What needs to be done: Start at the top of the records and, please, print each line exactly through the line that contains "hfov_deg: 31.2", leaving out all pictures.

Source data below:

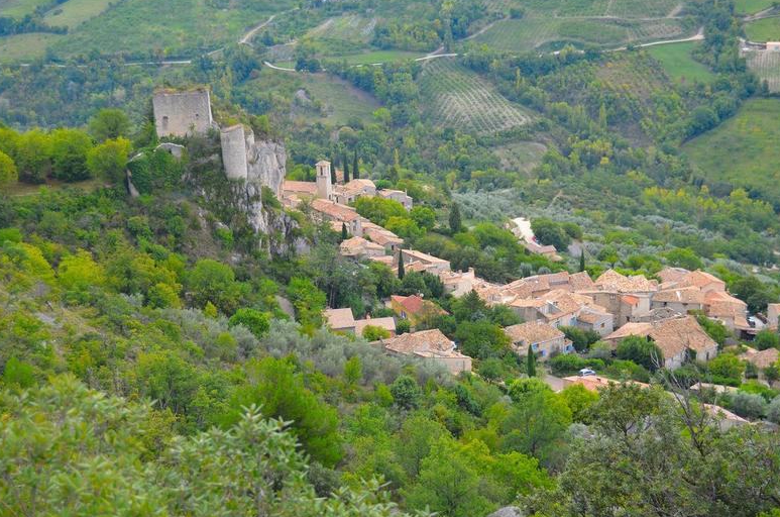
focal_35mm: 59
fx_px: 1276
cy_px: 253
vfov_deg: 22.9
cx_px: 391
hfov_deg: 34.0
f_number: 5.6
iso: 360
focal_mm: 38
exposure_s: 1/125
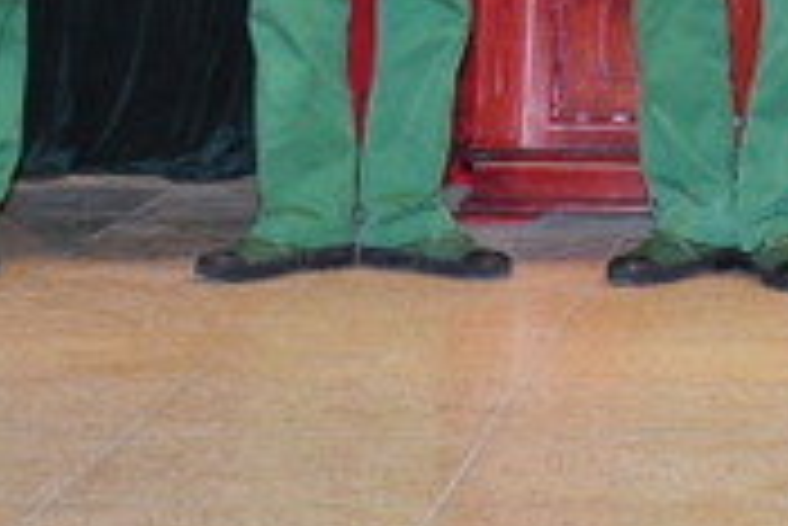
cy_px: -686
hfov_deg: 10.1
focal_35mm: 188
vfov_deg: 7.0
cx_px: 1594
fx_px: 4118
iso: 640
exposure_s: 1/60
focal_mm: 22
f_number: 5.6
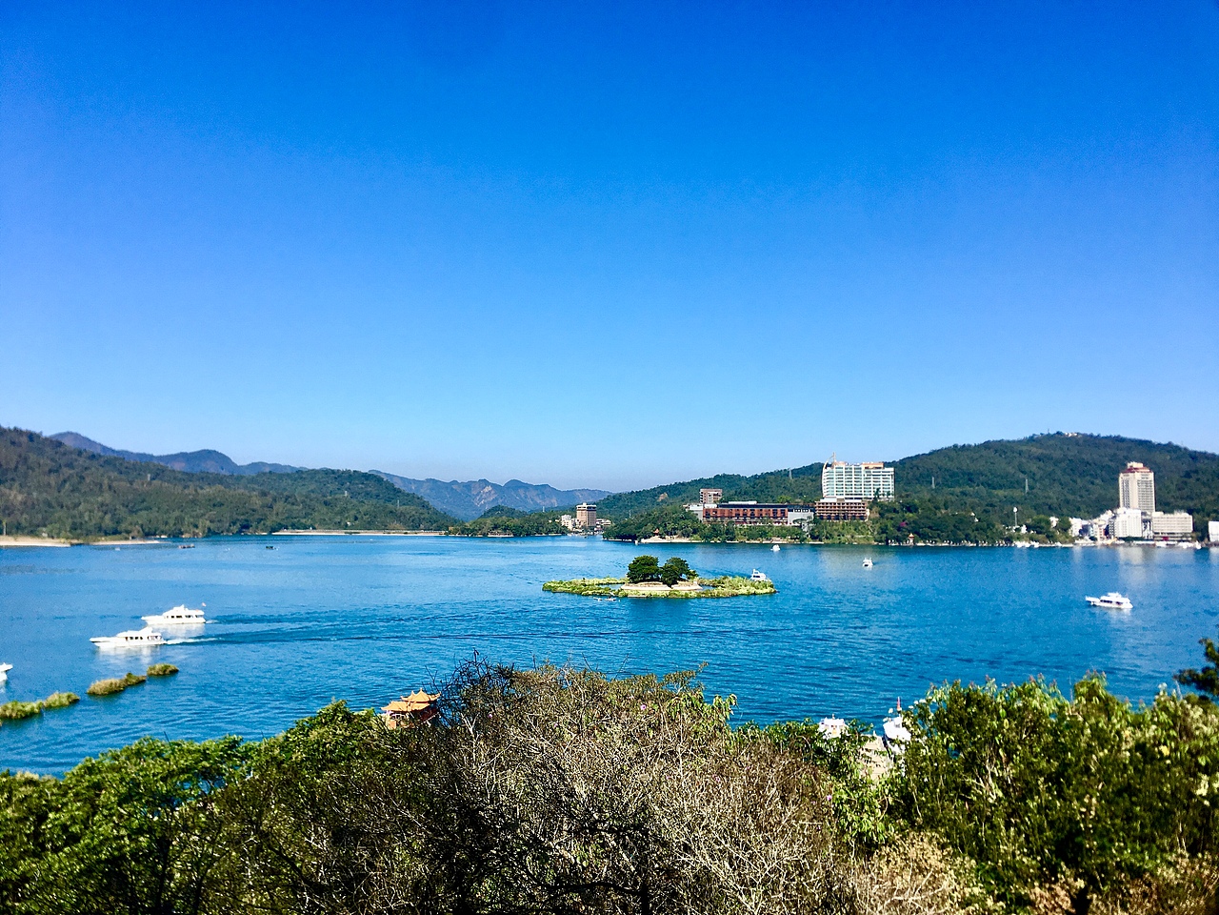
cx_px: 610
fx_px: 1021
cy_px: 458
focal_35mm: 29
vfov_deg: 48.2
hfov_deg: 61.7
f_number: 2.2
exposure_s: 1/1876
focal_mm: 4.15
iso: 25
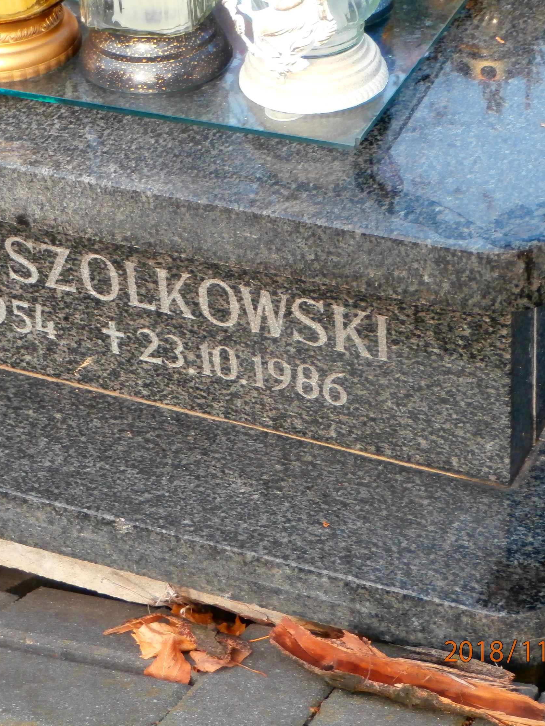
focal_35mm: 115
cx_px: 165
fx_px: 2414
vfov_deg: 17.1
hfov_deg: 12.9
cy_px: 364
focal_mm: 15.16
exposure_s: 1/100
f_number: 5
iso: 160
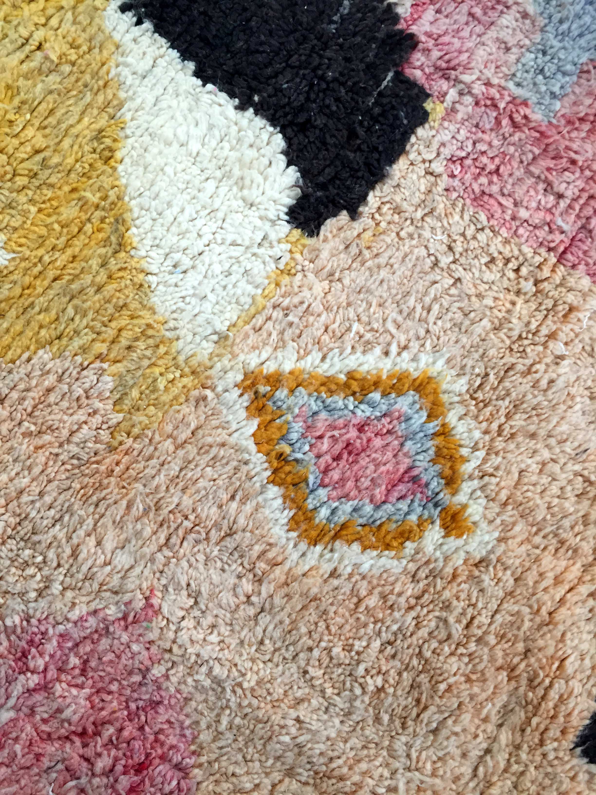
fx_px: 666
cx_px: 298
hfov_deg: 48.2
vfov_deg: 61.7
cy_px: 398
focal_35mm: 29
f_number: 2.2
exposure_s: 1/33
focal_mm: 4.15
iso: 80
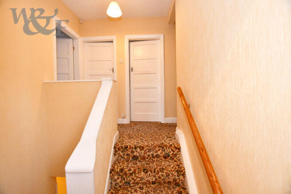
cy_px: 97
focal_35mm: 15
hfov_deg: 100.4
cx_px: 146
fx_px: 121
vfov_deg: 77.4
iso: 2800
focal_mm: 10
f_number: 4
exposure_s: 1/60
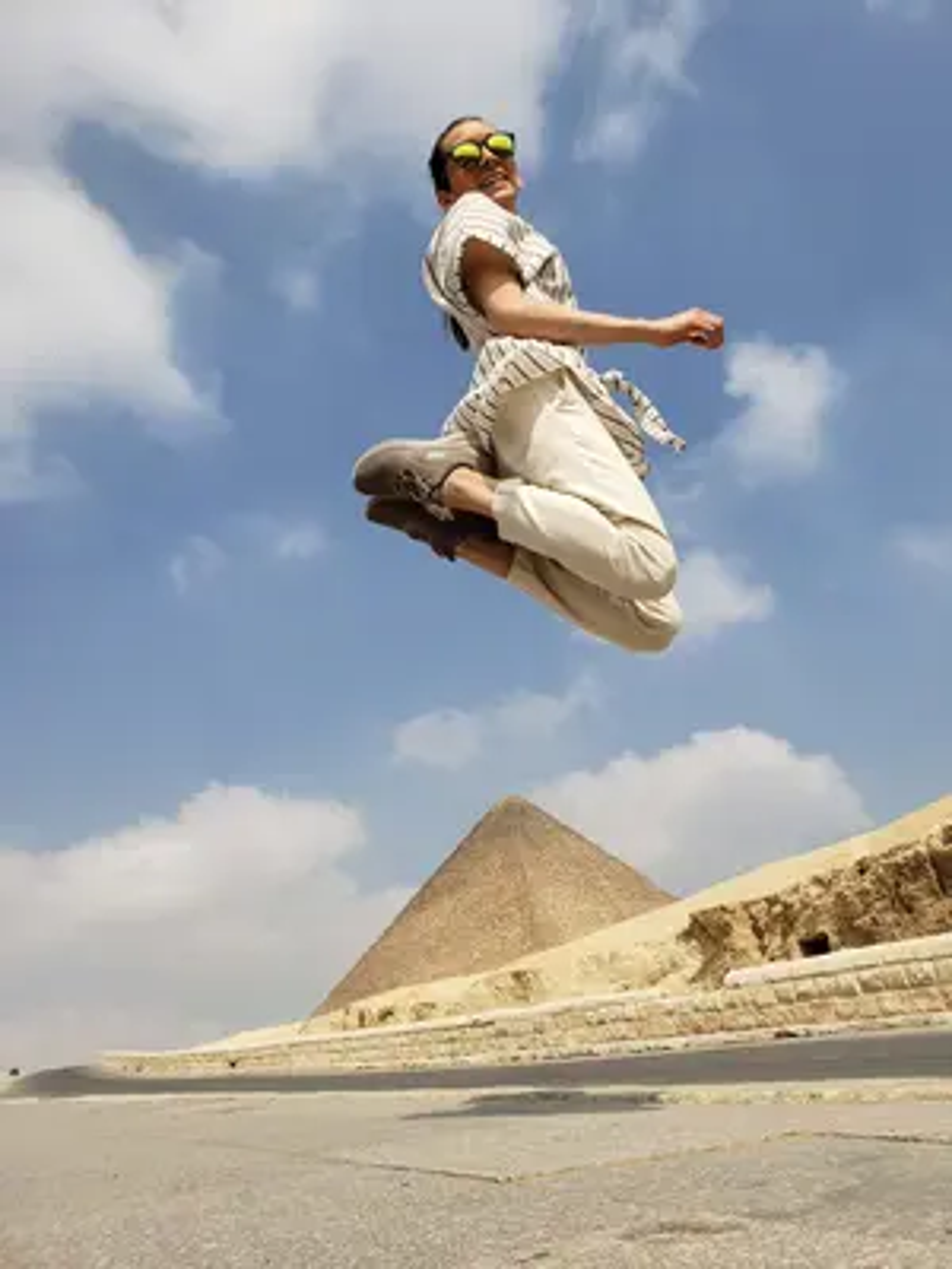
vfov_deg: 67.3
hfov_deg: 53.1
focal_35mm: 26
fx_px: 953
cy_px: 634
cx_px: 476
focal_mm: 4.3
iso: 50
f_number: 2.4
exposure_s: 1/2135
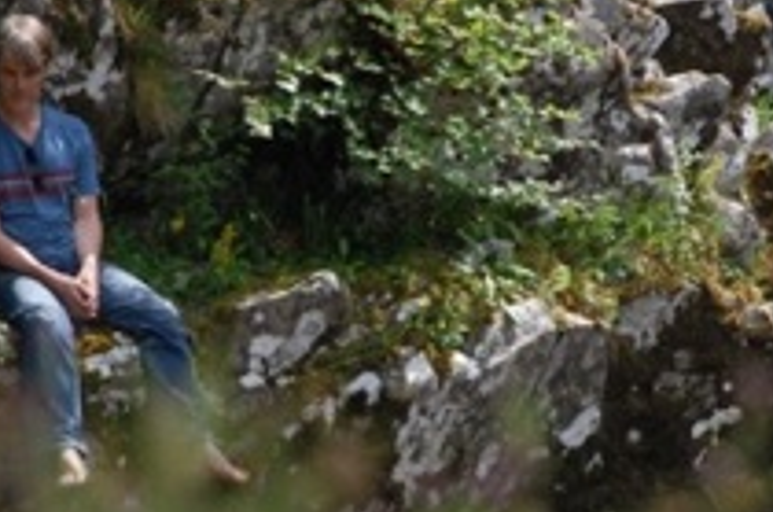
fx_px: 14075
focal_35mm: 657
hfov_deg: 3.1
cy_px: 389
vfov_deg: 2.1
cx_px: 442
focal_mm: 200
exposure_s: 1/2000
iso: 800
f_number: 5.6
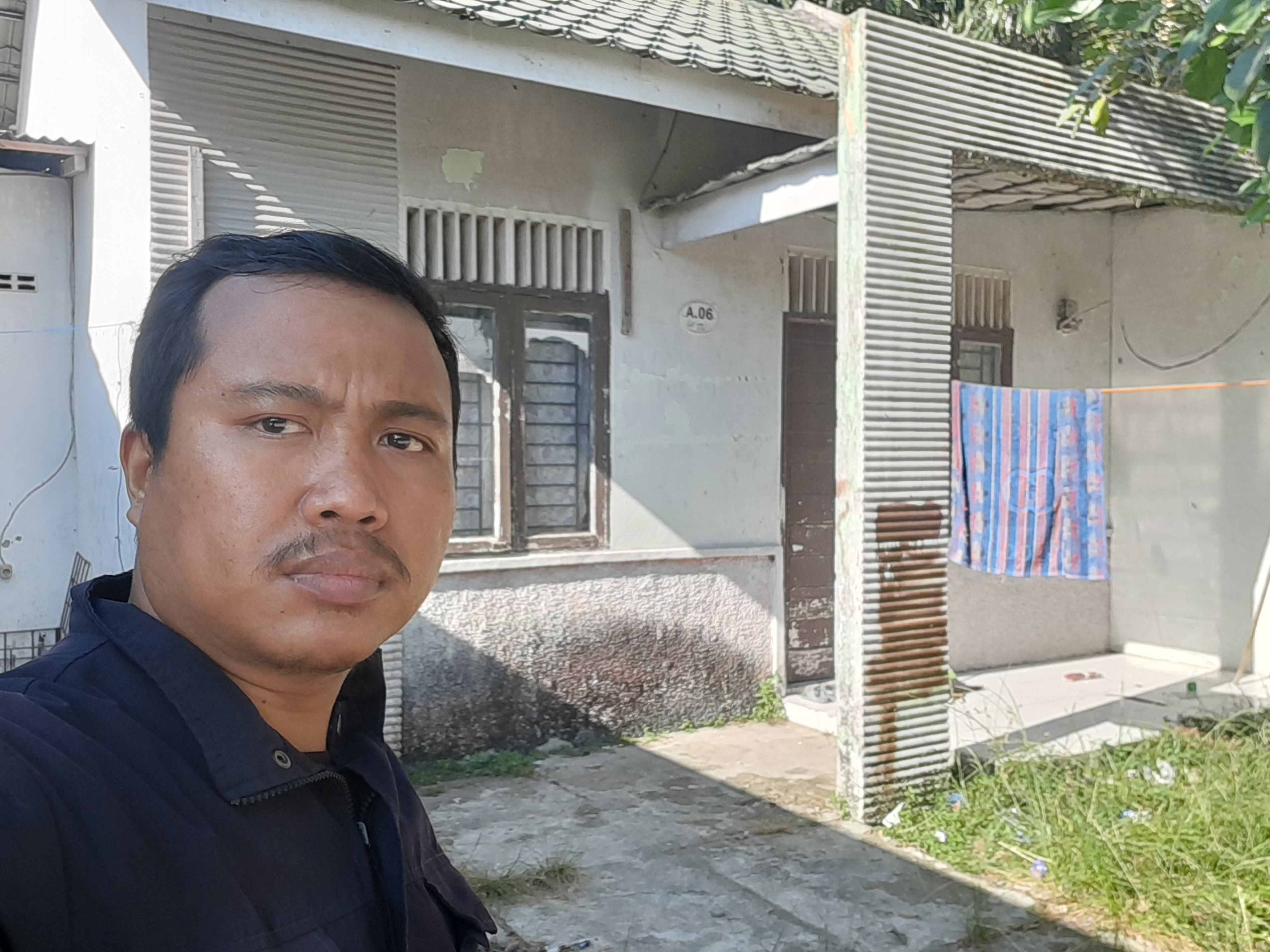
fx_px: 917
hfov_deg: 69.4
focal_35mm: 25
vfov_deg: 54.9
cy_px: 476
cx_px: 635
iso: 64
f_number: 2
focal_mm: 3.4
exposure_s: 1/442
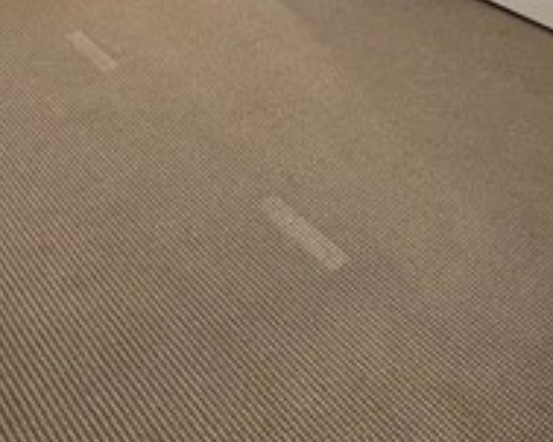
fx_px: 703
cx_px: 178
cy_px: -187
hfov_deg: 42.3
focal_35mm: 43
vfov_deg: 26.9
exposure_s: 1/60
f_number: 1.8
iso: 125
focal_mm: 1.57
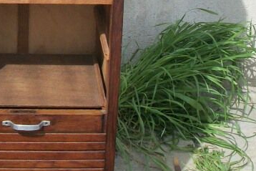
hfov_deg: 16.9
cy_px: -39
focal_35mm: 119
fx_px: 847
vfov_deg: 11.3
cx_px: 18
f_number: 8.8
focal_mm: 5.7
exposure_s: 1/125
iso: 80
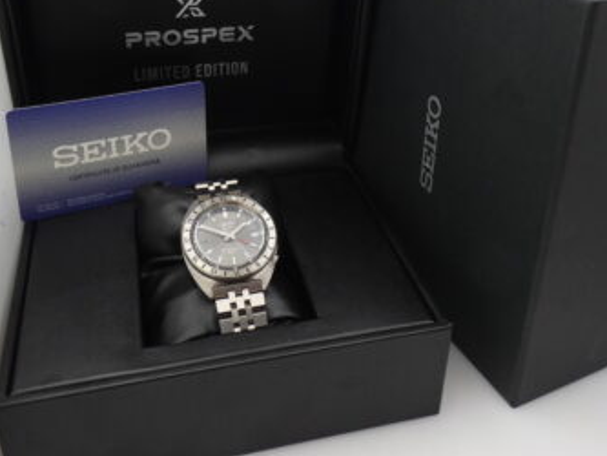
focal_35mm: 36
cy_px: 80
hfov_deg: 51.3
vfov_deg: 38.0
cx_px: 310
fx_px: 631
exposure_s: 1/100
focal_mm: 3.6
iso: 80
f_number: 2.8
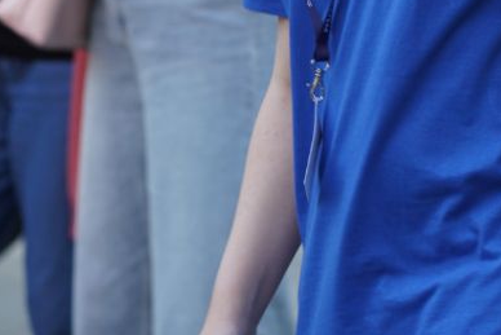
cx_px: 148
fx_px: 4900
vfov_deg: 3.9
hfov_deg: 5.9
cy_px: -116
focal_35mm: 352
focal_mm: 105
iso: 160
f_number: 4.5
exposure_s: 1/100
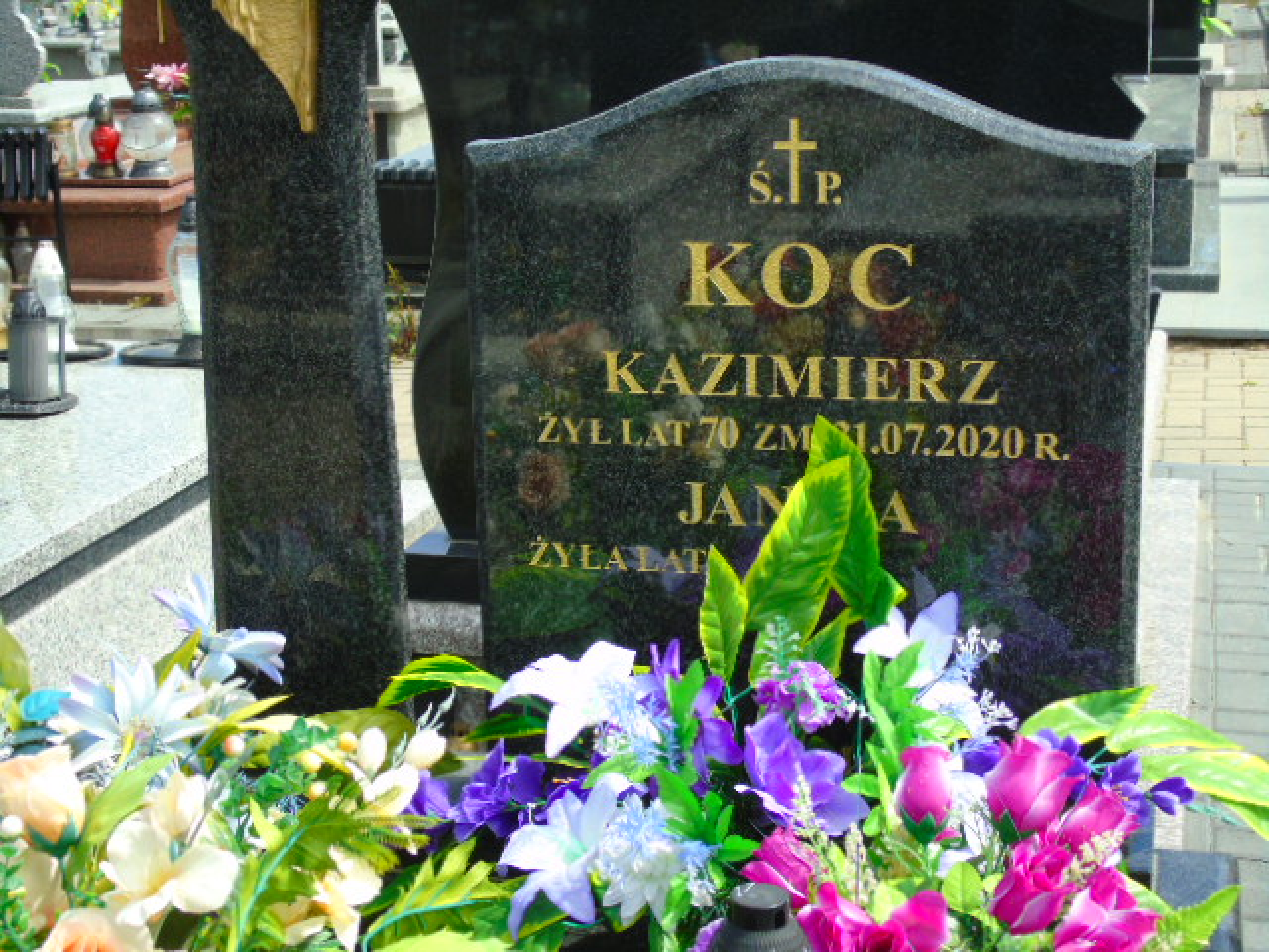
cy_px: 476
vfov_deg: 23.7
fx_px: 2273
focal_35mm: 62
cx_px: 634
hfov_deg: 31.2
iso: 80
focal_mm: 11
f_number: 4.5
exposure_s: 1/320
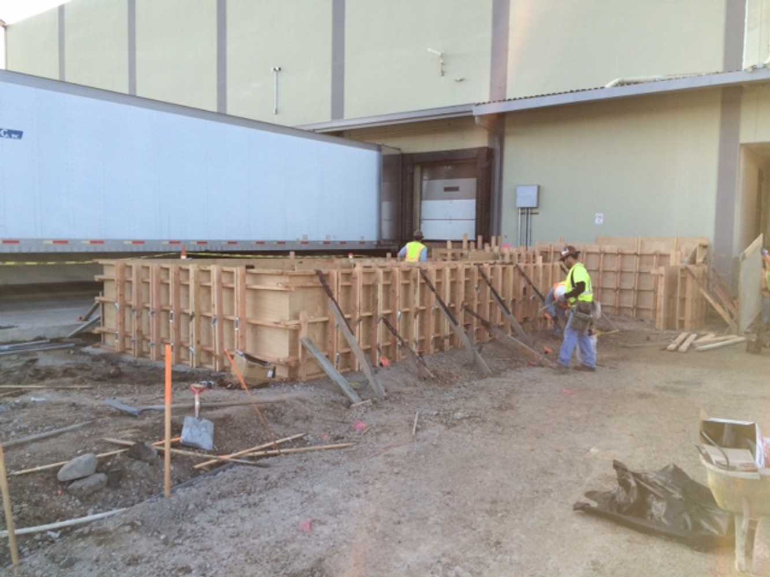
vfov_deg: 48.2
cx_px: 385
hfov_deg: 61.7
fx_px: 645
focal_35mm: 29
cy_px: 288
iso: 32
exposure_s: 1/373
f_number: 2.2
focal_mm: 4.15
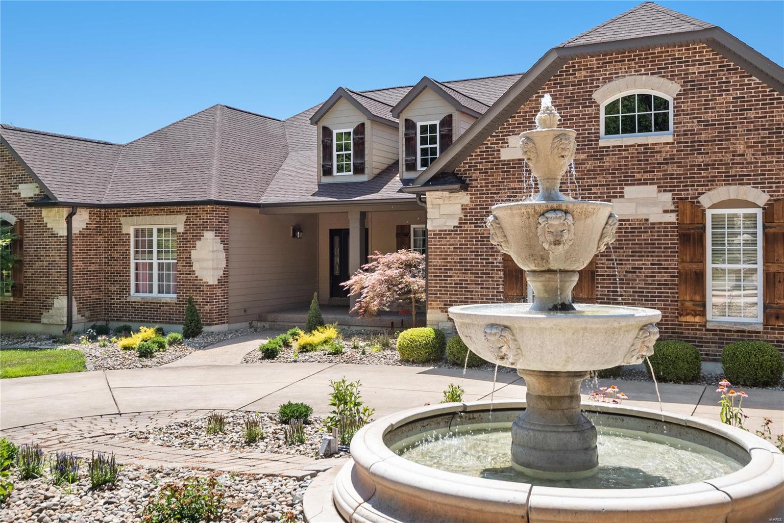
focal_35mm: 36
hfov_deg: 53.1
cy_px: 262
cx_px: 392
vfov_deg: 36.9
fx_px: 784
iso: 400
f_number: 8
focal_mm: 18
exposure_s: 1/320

End of Source data.

Response to this task:
focal_35mm: 59
fx_px: 1276
cy_px: 253
vfov_deg: 22.9
cx_px: 391
hfov_deg: 34.0
f_number: 5.6
iso: 360
focal_mm: 38
exposure_s: 1/125
cy_px: -686
hfov_deg: 10.1
focal_35mm: 188
vfov_deg: 7.0
cx_px: 1594
fx_px: 4118
iso: 640
exposure_s: 1/60
focal_mm: 22
f_number: 5.6
cx_px: 610
fx_px: 1021
cy_px: 458
focal_35mm: 29
vfov_deg: 48.2
hfov_deg: 61.7
f_number: 2.2
exposure_s: 1/1876
focal_mm: 4.15
iso: 25
focal_35mm: 115
cx_px: 165
fx_px: 2414
vfov_deg: 17.1
hfov_deg: 12.9
cy_px: 364
focal_mm: 15.16
exposure_s: 1/100
f_number: 5
iso: 160
fx_px: 666
cx_px: 298
hfov_deg: 48.2
vfov_deg: 61.7
cy_px: 398
focal_35mm: 29
f_number: 2.2
exposure_s: 1/33
focal_mm: 4.15
iso: 80
cy_px: 97
focal_35mm: 15
hfov_deg: 100.4
cx_px: 146
fx_px: 121
vfov_deg: 77.4
iso: 2800
focal_mm: 10
f_number: 4
exposure_s: 1/60
vfov_deg: 67.3
hfov_deg: 53.1
focal_35mm: 26
fx_px: 953
cy_px: 634
cx_px: 476
focal_mm: 4.3
iso: 50
f_number: 2.4
exposure_s: 1/2135
fx_px: 14075
focal_35mm: 657
hfov_deg: 3.1
cy_px: 389
vfov_deg: 2.1
cx_px: 442
focal_mm: 200
exposure_s: 1/2000
iso: 800
f_number: 5.6
fx_px: 917
hfov_deg: 69.4
focal_35mm: 25
vfov_deg: 54.9
cy_px: 476
cx_px: 635
iso: 64
f_number: 2
focal_mm: 3.4
exposure_s: 1/442
fx_px: 703
cx_px: 178
cy_px: -187
hfov_deg: 42.3
focal_35mm: 43
vfov_deg: 26.9
exposure_s: 1/60
f_number: 1.8
iso: 125
focal_mm: 1.57
hfov_deg: 16.9
cy_px: -39
focal_35mm: 119
fx_px: 847
vfov_deg: 11.3
cx_px: 18
f_number: 8.8
focal_mm: 5.7
exposure_s: 1/125
iso: 80
focal_35mm: 36
cy_px: 80
hfov_deg: 51.3
vfov_deg: 38.0
cx_px: 310
fx_px: 631
exposure_s: 1/100
focal_mm: 3.6
iso: 80
f_number: 2.8
cx_px: 148
fx_px: 4900
vfov_deg: 3.9
hfov_deg: 5.9
cy_px: -116
focal_35mm: 352
focal_mm: 105
iso: 160
f_number: 4.5
exposure_s: 1/100
cy_px: 476
vfov_deg: 23.7
fx_px: 2273
focal_35mm: 62
cx_px: 634
hfov_deg: 31.2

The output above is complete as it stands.